Free exchange may arise out of a wish to be spared labor, but this fact has little necessary relevance to the leisure of a man on his yacht. States spare their title holders labor by imposing monopoly rents on others. A common laborer, with little entitlement to rents, may accept the terms of an exchange to avoid more arduous acquisition of the good, but the person on the other side of this exchange may have already exchanged his labor or other goods for more valuable entitlement to rents, and libertarians (distinguished from Orwellian “libertarians” and “liberals” and others laboring for rents as much as anyone else) are most concerned with this feature of the exchange, not with the labor saving and leisure purchasing nature of freer exchange.

Technological advancement can substitute the less costly services of artifacts (rather than Nature) for human toil, but advancement has this effect only if states do not effectively impose correspondingly costly rents, excessive entitlement to patent royalties for example. This advancement can also increase the leisure and luxurious consumption of a few title holders disproportionately, increasing their consumption of more common labor for example. This change implies no more leisure or luxurious consumption of the less entitled, and it certainly implies no commensurate increase.

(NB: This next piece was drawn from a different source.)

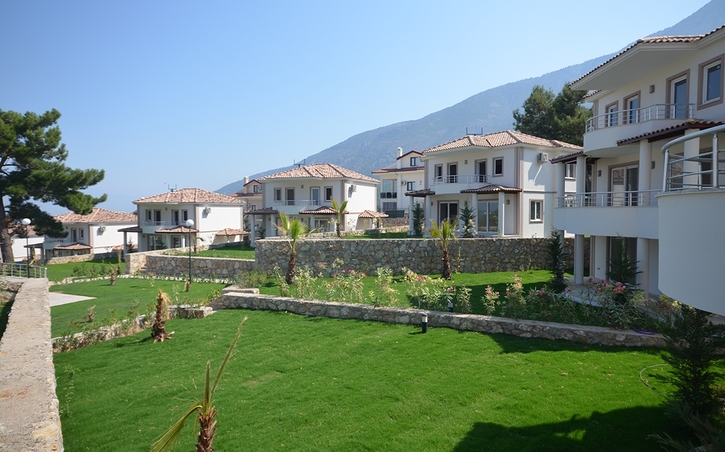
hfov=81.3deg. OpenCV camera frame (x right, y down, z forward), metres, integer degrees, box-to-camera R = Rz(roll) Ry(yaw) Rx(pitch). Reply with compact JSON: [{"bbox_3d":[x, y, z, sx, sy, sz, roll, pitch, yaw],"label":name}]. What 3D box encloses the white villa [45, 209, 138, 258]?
[{"bbox_3d":[-35.333,1.512,55.364,10.180,7.810,8.830,1,3,25],"label":"white villa"}]

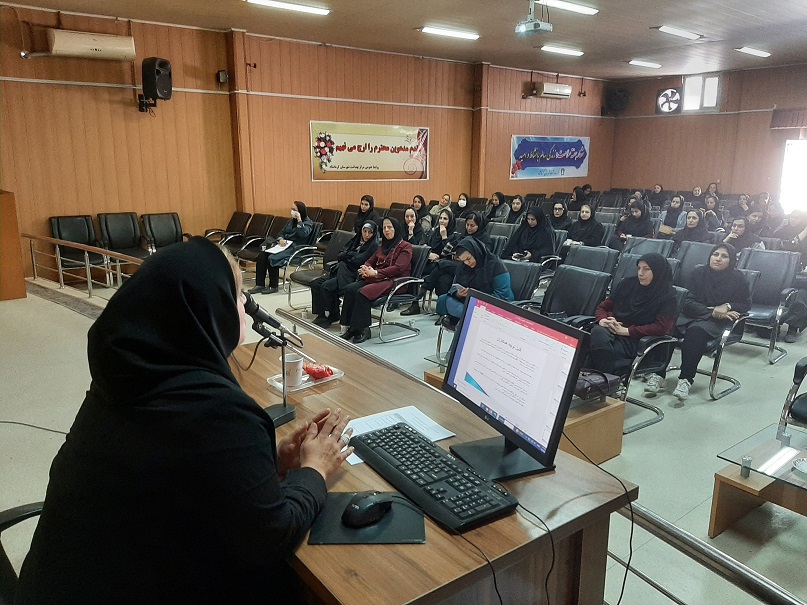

But though we advocate a radical redistribution of wealth, we need not (and I do not) advocate the sort of revolutionary overthrow of established proprietors that might seem necessary to accomplish this goal. Intentional communities may instead withdraw their consent from the statutory enactments concentrating so much wealth by channeling it systematically toward constituents of the state. Rather than seeking to overthrow the state through internecine conflict, we can seek gradually to secede from it, one free person at a time.